REQUIREMENT. In the records below, repeat exactly the lines between the line holding "focal_35mm: 29" and the line holding "focal_mm: 300", inclusive, and drop the pictures.

Stored data entries:
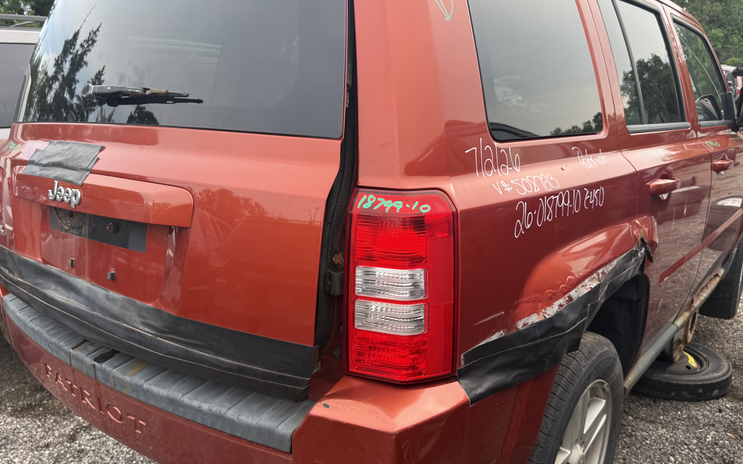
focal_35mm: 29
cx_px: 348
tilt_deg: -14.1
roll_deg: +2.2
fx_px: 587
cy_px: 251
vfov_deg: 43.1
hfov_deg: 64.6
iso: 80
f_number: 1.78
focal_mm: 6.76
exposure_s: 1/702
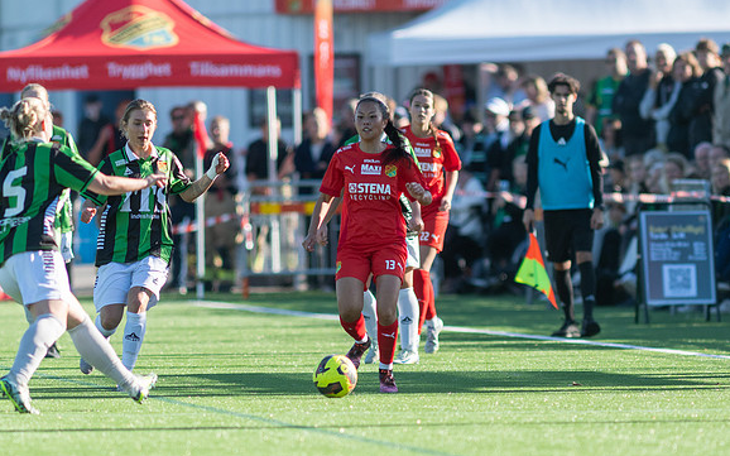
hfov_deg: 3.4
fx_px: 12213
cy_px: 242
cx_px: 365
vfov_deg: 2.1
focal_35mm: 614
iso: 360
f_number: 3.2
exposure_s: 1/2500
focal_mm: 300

...

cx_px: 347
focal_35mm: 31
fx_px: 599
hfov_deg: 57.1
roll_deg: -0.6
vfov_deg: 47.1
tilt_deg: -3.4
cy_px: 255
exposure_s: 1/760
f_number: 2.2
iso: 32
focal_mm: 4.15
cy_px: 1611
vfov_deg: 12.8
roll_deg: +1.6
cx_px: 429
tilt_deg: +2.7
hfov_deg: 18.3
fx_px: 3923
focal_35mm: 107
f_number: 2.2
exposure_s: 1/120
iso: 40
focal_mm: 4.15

--

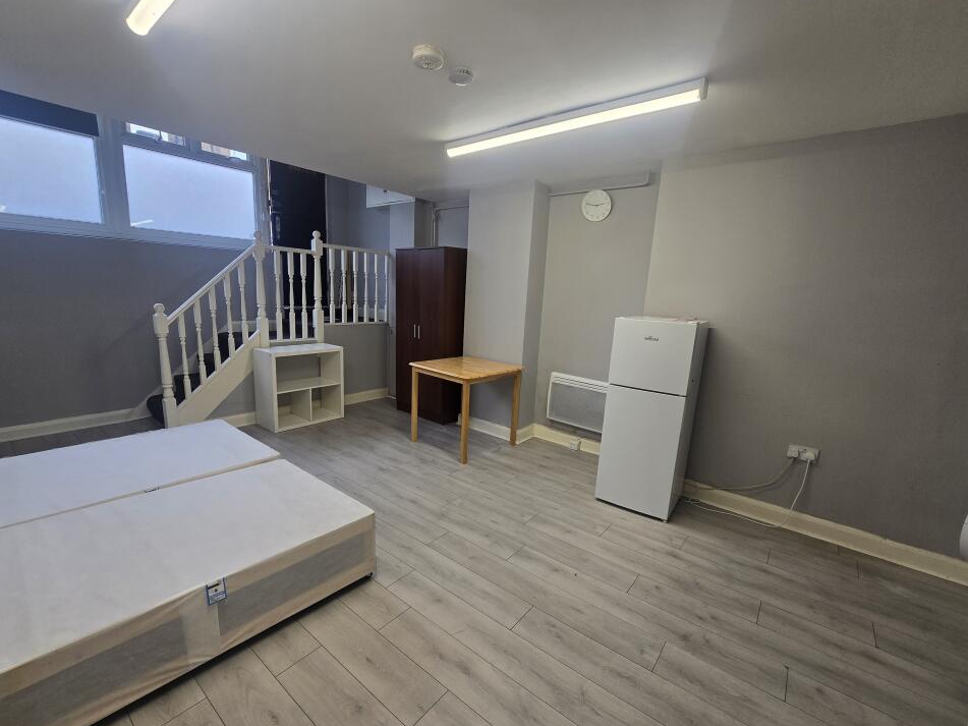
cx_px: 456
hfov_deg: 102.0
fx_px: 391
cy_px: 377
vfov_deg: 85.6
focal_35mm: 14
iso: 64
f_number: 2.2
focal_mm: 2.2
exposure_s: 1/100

TASK RESULT.
focal_35mm: 29
cx_px: 348
tilt_deg: -14.1
roll_deg: +2.2
fx_px: 587
cy_px: 251
vfov_deg: 43.1
hfov_deg: 64.6
iso: 80
f_number: 1.78
focal_mm: 6.76
exposure_s: 1/702
hfov_deg: 3.4
fx_px: 12213
cy_px: 242
cx_px: 365
vfov_deg: 2.1
focal_35mm: 614
iso: 360
f_number: 3.2
exposure_s: 1/2500
focal_mm: 300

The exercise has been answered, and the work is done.